TASK REQUIREMENTS:
Extract every line of the data below that contains the string "trong", and treat uppercase and lowercase as different.

SUPPLIED RECORDS:
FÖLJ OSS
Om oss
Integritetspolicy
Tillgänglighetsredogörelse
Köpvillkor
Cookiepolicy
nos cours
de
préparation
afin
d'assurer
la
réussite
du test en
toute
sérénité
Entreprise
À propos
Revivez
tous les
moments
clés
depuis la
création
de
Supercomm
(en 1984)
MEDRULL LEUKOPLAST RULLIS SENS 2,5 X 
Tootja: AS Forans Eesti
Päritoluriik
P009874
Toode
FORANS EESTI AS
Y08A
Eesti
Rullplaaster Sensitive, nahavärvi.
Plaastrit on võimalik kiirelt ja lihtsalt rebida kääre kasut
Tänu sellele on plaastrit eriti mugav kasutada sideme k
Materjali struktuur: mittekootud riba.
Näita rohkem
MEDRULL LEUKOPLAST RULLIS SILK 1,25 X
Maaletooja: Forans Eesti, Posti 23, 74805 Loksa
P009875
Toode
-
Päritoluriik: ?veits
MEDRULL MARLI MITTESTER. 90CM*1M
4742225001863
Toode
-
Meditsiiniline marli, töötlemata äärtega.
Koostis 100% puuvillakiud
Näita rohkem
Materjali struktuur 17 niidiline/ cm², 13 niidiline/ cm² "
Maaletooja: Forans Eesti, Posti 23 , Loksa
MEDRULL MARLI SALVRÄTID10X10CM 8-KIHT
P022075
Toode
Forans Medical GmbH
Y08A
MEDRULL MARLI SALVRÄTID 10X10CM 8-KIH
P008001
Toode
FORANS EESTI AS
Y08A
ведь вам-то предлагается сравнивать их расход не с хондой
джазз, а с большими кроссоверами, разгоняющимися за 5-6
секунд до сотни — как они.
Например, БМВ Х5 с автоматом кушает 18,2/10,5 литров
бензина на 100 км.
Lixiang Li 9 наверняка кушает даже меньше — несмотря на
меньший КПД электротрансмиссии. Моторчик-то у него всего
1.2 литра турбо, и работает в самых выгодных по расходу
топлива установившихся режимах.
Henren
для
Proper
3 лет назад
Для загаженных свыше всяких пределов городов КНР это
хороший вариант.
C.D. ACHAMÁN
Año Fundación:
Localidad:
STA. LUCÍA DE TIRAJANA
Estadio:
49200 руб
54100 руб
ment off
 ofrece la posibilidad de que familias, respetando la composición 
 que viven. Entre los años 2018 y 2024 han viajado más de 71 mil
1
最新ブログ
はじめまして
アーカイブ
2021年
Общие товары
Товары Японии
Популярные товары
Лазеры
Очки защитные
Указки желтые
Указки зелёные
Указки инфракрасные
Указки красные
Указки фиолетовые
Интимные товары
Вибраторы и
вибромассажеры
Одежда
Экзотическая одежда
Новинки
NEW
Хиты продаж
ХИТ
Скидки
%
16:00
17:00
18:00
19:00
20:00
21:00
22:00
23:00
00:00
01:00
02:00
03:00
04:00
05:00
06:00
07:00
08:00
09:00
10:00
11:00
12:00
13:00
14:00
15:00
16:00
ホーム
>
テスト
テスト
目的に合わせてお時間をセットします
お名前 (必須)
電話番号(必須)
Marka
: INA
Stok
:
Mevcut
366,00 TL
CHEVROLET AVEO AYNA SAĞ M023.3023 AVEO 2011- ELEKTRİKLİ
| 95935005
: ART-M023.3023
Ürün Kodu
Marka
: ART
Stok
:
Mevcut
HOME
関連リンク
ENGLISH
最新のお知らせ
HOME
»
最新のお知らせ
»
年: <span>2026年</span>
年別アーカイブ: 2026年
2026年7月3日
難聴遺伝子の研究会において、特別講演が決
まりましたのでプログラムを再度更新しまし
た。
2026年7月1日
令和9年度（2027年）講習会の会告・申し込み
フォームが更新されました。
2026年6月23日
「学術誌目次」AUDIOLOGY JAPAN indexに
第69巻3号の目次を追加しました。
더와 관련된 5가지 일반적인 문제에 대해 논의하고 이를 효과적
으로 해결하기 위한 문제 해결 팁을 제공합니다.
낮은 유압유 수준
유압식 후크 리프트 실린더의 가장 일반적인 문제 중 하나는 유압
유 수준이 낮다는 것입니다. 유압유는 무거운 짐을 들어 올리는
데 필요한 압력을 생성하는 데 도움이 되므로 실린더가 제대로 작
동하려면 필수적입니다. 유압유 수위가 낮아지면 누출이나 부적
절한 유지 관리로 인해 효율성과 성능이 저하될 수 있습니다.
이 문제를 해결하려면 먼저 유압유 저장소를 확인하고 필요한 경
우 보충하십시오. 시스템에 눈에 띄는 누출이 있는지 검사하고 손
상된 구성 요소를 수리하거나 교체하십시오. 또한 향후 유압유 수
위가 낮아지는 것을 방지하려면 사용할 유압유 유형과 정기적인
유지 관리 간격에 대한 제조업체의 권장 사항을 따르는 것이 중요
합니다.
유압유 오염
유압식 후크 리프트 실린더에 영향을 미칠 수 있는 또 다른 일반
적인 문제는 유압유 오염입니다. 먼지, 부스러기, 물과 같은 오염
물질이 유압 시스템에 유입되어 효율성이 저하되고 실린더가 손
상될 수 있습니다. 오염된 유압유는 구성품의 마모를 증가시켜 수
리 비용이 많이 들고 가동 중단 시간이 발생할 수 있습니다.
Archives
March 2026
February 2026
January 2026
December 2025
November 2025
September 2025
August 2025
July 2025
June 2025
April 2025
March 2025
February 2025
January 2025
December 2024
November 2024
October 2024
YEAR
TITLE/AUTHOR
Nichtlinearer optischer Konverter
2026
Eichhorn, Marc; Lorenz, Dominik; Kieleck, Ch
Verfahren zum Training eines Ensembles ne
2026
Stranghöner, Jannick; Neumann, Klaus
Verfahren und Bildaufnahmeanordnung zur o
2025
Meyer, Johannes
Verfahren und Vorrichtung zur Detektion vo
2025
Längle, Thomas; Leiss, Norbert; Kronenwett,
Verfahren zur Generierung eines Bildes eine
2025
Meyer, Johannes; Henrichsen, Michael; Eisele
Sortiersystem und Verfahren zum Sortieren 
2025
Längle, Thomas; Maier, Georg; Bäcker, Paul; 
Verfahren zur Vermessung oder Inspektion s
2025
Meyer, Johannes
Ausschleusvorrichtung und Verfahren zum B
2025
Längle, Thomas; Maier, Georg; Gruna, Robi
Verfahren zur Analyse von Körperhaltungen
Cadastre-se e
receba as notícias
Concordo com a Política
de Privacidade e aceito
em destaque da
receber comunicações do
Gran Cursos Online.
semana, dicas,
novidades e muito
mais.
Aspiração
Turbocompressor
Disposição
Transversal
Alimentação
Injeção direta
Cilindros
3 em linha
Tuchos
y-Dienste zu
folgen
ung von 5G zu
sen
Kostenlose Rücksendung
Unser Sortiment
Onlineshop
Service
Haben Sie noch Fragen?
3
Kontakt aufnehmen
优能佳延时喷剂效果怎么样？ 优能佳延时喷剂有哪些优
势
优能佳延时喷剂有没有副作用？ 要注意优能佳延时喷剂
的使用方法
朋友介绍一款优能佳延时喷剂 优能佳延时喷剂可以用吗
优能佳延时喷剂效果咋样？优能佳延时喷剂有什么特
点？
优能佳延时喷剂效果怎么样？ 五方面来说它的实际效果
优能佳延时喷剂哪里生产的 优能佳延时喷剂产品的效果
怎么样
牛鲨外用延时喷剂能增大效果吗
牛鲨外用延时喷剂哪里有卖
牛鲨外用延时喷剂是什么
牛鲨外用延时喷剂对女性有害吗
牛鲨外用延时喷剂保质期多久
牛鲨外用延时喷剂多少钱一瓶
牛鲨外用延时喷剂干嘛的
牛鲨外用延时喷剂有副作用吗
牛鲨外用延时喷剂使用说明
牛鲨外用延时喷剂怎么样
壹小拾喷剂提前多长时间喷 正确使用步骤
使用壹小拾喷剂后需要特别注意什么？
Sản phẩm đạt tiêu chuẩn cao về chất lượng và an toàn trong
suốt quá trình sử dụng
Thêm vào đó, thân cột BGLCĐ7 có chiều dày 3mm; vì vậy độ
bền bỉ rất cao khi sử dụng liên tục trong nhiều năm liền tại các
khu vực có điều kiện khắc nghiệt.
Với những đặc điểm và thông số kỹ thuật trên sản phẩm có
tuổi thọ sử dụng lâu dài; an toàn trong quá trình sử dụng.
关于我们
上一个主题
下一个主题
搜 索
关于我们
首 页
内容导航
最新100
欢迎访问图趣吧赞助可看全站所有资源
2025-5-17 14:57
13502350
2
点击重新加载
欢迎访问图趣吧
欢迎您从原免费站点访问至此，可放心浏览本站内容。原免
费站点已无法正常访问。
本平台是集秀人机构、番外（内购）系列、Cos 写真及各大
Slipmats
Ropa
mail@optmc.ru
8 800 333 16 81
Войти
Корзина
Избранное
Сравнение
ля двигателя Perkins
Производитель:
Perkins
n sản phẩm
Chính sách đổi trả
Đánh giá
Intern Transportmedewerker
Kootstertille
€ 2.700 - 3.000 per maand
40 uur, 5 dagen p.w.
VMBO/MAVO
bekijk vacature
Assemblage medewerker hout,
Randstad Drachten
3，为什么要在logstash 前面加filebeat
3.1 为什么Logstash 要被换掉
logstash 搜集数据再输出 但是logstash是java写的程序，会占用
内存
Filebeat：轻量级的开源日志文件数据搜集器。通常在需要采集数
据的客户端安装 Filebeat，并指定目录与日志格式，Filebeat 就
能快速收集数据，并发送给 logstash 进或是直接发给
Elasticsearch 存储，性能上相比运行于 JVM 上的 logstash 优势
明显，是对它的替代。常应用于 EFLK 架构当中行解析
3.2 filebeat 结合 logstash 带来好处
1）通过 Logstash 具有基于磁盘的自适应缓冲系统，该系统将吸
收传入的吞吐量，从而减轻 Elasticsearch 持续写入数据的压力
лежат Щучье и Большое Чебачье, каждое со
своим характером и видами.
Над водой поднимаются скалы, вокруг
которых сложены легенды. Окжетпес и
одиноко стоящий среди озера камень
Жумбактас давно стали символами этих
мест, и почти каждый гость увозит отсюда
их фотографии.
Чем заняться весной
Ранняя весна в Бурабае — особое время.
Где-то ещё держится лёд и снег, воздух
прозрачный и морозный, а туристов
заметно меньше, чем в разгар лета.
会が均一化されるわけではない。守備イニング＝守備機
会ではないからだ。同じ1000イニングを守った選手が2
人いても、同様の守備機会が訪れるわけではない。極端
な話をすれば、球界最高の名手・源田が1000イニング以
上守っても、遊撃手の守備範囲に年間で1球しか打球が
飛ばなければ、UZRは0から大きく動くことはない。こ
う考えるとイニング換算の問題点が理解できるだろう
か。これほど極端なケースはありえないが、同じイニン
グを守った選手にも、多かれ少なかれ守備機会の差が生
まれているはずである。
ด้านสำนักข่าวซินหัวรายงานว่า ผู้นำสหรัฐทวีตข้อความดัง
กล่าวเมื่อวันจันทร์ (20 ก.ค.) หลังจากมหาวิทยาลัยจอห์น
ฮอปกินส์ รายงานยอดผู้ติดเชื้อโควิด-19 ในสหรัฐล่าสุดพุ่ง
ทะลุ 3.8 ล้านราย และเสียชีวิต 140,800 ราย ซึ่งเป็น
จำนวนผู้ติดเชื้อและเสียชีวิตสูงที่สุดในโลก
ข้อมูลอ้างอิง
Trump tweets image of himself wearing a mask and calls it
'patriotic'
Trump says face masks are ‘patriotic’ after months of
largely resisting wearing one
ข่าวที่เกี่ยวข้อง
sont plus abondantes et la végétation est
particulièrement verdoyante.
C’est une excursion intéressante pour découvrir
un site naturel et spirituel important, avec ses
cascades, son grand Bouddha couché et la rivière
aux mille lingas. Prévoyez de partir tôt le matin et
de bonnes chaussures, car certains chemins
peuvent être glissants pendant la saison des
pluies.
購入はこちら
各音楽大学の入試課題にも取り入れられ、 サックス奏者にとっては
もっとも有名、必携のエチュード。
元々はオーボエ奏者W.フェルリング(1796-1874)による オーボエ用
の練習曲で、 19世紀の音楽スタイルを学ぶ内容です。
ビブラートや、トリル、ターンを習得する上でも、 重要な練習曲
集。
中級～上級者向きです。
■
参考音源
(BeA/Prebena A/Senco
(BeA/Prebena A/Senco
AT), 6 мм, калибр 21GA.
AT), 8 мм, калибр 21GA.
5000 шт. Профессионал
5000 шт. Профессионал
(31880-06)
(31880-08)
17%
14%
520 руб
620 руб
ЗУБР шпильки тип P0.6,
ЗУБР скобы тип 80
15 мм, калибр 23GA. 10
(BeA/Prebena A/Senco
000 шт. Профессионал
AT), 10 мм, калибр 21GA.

RESULT:
Sản phẩm đạt tiêu chuẩn cao về chất lượng và an toàn trong
bền bỉ rất cao khi sử dụng liên tục trong nhiều năm liền tại các
tuổi thọ sử dụng lâu dài; an toàn trong quá trình sử dụng.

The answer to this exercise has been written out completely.